However, there is no private cause of action pursuant to 15 U.S.C. §§ 1681n or 1681o if a furnisher fails to comply with the requirements described above. 15 U.S.C. § 1681s-2(c)(1). Only states may maintain a cause of action against furnishers of information who willfully or negligently violate these requirements. 15 U.S.C. § 1681s(c)(1)(B).

b.

A furnisher of information is subject to additional requirements after a consumer reporting agency notifies it of a dispute with respect to the information that it provides. In such situations, the furnisher must (1) conduct an investigation, (2) review any information provided by the consumer reporting agency, (3) report the results of the investigation to the consumer reporting agency, (4) report any inaccuracies to all consumer reporting agencies which may have received the inaccurate information, and (5) correct any inaccuracies in the information it provides. 15 U.S.C. § 1681s-2(b).

However, these additional obligations do not arise until a furnisher of information has received notification from a consumer reporting agency. 15 U.S.C. §§ 1681i(a)(2), 1681s-2(b)(1). These obligations do not arise when a furnisher of information is contacted directly by a consumer. Misialowski v. DTE Energy Co., No. 07-14452, 2008 WL 2998948, at *3, (E.D. Mich. Aug. 1, 2008) ("[T]he duties under [ 15 U.S.C. § 1681s-2(b)] are triggered only by notice from a consumer reporting agency; notice from the consumer is insufficient.") (citing Downs v. Clayton Homes, Inc., 88 Fed. App'x 851, 853 (6th Cir. 2004)). Once proper notification is received, a furnisher must comply with these requirements within 30 days. 15 U.S.C. §§ 1681i(a)(1), 1681s-2(b)(2). When a furnisher fails to comply with the requirements of this subsection, a consumer can maintain a private cause of action alleging willful or negligent action on the part of the furnisher. See 15 U.S.C. § 1681s-2(c)(2).
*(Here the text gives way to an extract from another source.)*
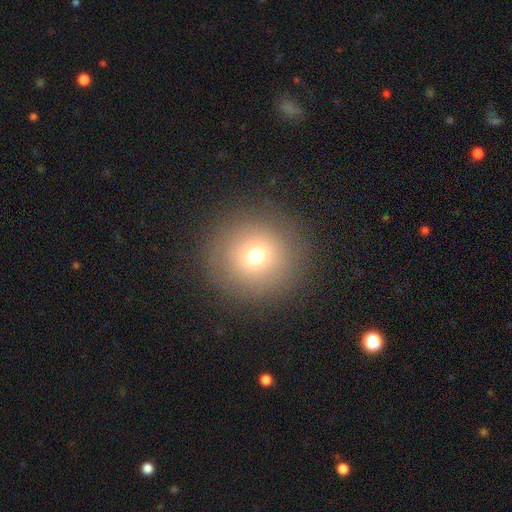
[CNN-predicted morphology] smooth 70%, star or artifact 17%, featured or disk 13%. Down the decision tree: how rounded — round (95%); merging — none (88%).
B. Application 1. 15 U.S.C. § 1681s-2(a)

Elsady's complaint specifically alleges that RGBSI violated 15 U.S.C. § 1681s-2(a)(1)(A), 15 U.S.C. § 1681s-2(a)(1)(B), 15 U.S.C. § 1681s-2(a)(2)(A), and 15 U.S.C. § 1681s-2(a)(3). There is no need to assess the sufficiency of Elsady's pleadings with respect to these violations, because he cannot maintain a cause of action under § 1681s-2(a). As described above, 15 U.S.C. § 1681s-2(c)(1) limits liability under 15 U.S.C. § 1681s-2(a) to suits brought by states. Since this action was brought by a private consumer — Elsady — rather than the State of Michigan, it must be dismissed to the extent it relies upon a violation of 15 U.S.C. § 1681s-2(a).

2. 15 U.S.C. § 1681s-2(b)

Elsady also asserts that he his compliant states a claim under 15 U.S.C. § 1681s-2(b). RGBSI asserts that Elsady failed to plead a violation of 15 U.S.C. § 1681s-2(a) because his complaint specifically alleges violations of 15 U.S.C. § 1681s-2(a). However, the headings to Counts III and IV assert violations of 15 U.S.C. § 1681s and put RGBSI on sufficient notice with respect to violations of that section, including subsection 1681s-2(b). RGBSI also asserts that his FCRA claims must still be dismissed because his complaint fails to allege facts sufficient to meet each element of 15 U.S.C. § 1681s-2(b).
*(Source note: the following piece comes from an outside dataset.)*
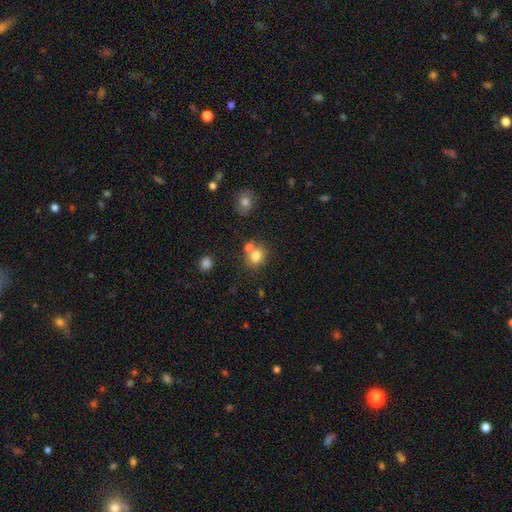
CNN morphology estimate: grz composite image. It shows a smooth galaxy with no disk features (78%) that is round (73%). Merging: none (59%).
As the Supreme Court noted in Iqbal, a court faced with a motion to dismiss pursuant to Fed.R.Civ.P. 12(b)(6) should begin be determining the elements needed to sustain the plaintiff's claim. Iqbal, 129 S.Ct. at 1947. Under 15 U.S.C. § 1681s-2(b), a furnisher's obligations to not arise until it has received notice of a dispute from a consumer reporting agency. Elsady's complaint alleges that Elsady contacted both CARCO and RGBSI directly to dispute the information that RGBSI provided to CARCO; however, it does not allege that CARCO relayed that information RGBSI. While this may be a technical defect, courts have held that a consumer cannot satisfy this requirement by directly contacting a furnisher of information. E.g., Downs, 88 Fed. App'x at 853. Further, there is nothing in Elsady's compliant that would permit the Court to infer that CARCO must have relayed the dispute to RGBSI. Under these circumstances, the Court finds that Elsady failed to state a claim for violation of the FCRA.

3. Leave to Amend

In the event that the Court finds that he failed to state a claim upon which relief could be granted, Elsady has sought leave to amend his pleadings. RGBSI has challenged this request on grounds that discovery has already closed and that it would be prejudiced if Elsady were permitted to amend.
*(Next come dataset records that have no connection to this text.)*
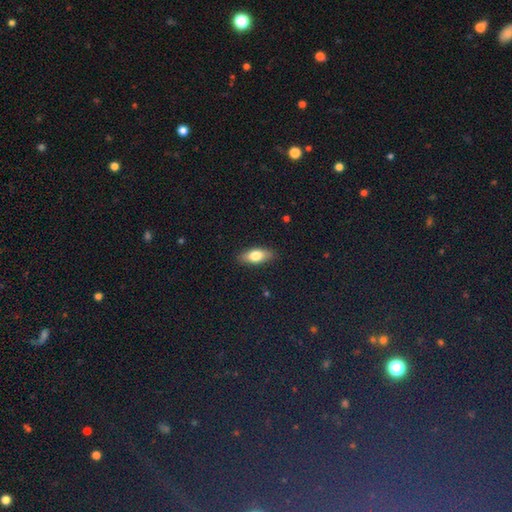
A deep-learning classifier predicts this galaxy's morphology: This appears to be a smooth galaxy with no disk features (74%) that is in between round and cigar-shaped (78%). Merging: none (87%).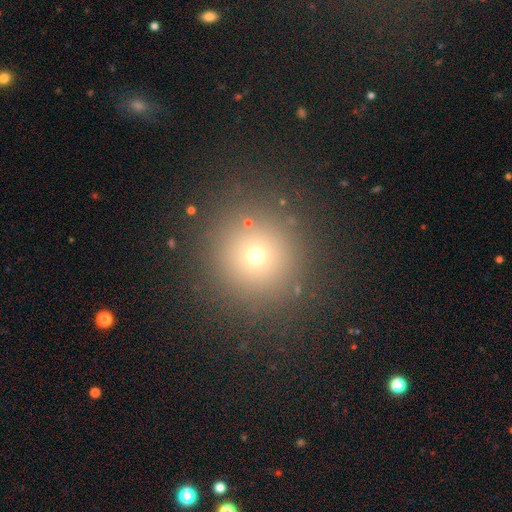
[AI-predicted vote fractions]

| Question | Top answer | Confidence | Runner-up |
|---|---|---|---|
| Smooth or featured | smooth | 66% | star or artifact (24%) |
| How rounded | round | 94% | in between (5%) |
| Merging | none | 87% | minor disturbance (7%) |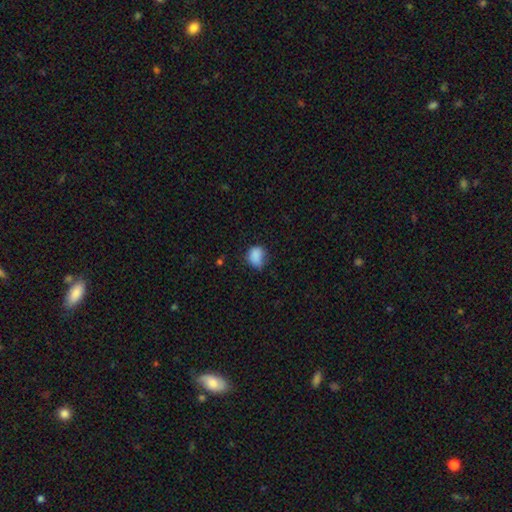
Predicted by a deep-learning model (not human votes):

FED. R. CIV. P. 15(a)(2) states that a "court should freely give leave [to amend] when justice so requires." In this case, justice requires that Elsady be given an opportunity to amend. First, Elsady filed his compliant on May 1, 2009 — 18 days before the Supreme Court clarified the pleading requirements under FED. R. CIV. P. 8. To hold him to Iqbal's higher standard of pleading without providing an opportunity to amend would be unjust. Second, permitting Elsady to amend his complaint will not prejudice RGBSI. RGBSI's arguments are based solely on Elsady's complaint and could have been raised immediately after the complaint was served. Had RGBSI done so, Elsady could have amended his complaint long before discovery closed. While it is true that discovery is closed and this action will be delayed by permitting Elsady to amend, RGBSI bears equal responsibility for the delay and cannot claim undue prejudice. Finally, the Court has reviewed deposition testimony related to defendant CARCO's motion for summary judgment and believes that Elsady can successfully amend his complaint to state a claim under 15 U.S.C. § 1681s-2(b). Elsady has a right to file an amended complaint within 10 days that is consistent with this order.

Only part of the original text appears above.